Which list<Object> implementation will be the fastest for one pass write, read, then destroy?

Question

What is the fastest list implementation (in java) in a scenario where the list will be created one element at a time then at a later point be read one element at a time? The reads will be done with an iterator and then the list will then be destroyed.
I know that the Big O notation for get is O(1) and add is O(1) for an ArrayList, while LinkedList is O(n) for get and O(1) for add. Does the iterator behave with the same Big O notation?

Answer 1

Iterating through a linked list is O(1) per element.

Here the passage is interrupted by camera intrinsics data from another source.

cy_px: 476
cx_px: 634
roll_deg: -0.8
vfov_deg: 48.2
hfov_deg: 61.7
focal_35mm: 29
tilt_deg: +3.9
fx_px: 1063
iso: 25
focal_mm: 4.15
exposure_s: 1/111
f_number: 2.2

The Big O runtime for each option is the same. Probably the ArrayList will be faster because of better memory locality, but you'd have to measure it to know for sure. Pick whatever makes the code clearest.

Answer 2

First Thoughts:

• Refactor your code to not need the list.
• Simplify the data down to a scalar data type, then use: int[]
• Or even just use an array of whatever object you have: Object[] - John Gardner
• Initialize the list to the full size: new ArrayList(123);

Of course, as everyone else is mentioning, do performance testing, prove your new solution is an improvement.

Answer 3

I suggest benchmarking it. It's one thing reading the API, but until you try it for yourself, it'd academic.

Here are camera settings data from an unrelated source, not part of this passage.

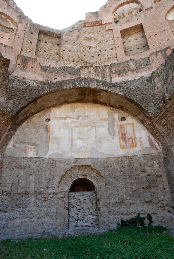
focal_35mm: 21
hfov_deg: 59.7
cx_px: 87
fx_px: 152
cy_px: 130
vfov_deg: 81.1
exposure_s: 1/60
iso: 200
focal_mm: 14
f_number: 5.6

Should be fair easy to test, just make sure you do meaningful operations, or hotspot will out-smart you and optimise it all to a NO-OP :)

Answer 4

Note that iterating through an instance of LinkedList can be O(n^2) if done naively. Specifically:

List<Object> list = new LinkedList<Object>();
for (int i = 0; i < list.size(); i++) {
    list.get(i);
}

This is absolutely horrible in terms of efficiency due to the fact that the list must be traversed up to i twice for each iteration. If you do use LinkedList, be sure to use either an Iterator or Java 5's enhanced for-loop:

for (Object o : list) {
    // ...
}

The above code is O(n), since the list is traversed statefully in-place.

To avoid all of the above hassle, just use ArrayList. It's not always the best choice (particularly for space efficiency), but it's usually a safe bet.

Answer 5

It depends largely on whether you know the maximum size of each list up front.

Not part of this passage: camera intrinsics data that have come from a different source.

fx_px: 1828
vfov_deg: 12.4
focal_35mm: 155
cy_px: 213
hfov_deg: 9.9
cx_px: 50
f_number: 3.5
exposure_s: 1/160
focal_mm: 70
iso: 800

If you do, use ArrayList; it will certainly be faster.

Otherwise, you'll probably have to profile. While access to the ArrayList is O(1), creating it is not as simple, because of dynamic resizing.

Another point to consider is that the space-time trade-off is not clear cut. Each Java object has quite a bit of overhead. While an ArrayList may waste some space on surplus slots, each slot is only 4 bytes (or 8 on a 64-bit JVM). Each element of a LinkedList is probably about 50 bytes (perhaps 100 in a 64-bit JVM). So you have to have quite a few wasted slots in an ArrayList before a LinkedList actually wins its presumed space advantage. Locality of reference is also a factor, and ArrayList is preferable there too.

In practice, I almost always use ArrayList.

Answer 6

You almost certainly want an ArrayList. Both adding and reading are "amortized constant time" (i.e. O(1)) as specified in the documentation (note that this is true even if the list has to increase it's size - it's designed like that see http://java.sun.com/j2se/1.5.0/docs/api/java/util/ArrayList.html ). If you know roughly the number of objects you will be storing then even the ArrayList size increase is eliminated.

Adding to the end of a linked list is O(1), but the constant multiplier is larger than ArrayList (since you are usually creating a node object every time). Reading is virtually identical to the ArrayList if you are using an iterator.

It's a good rule to always use the simplest structure you can, unless there is a good reason not to. Here there is no such reason.

The exact quote from the documentation for ArrayList is: "The add operation runs in amortized constant time, that is, adding n elements requires O(n) time. All of the other operations run in linear time (roughly speaking). The constant factor is low compared to that for the LinkedList implementation."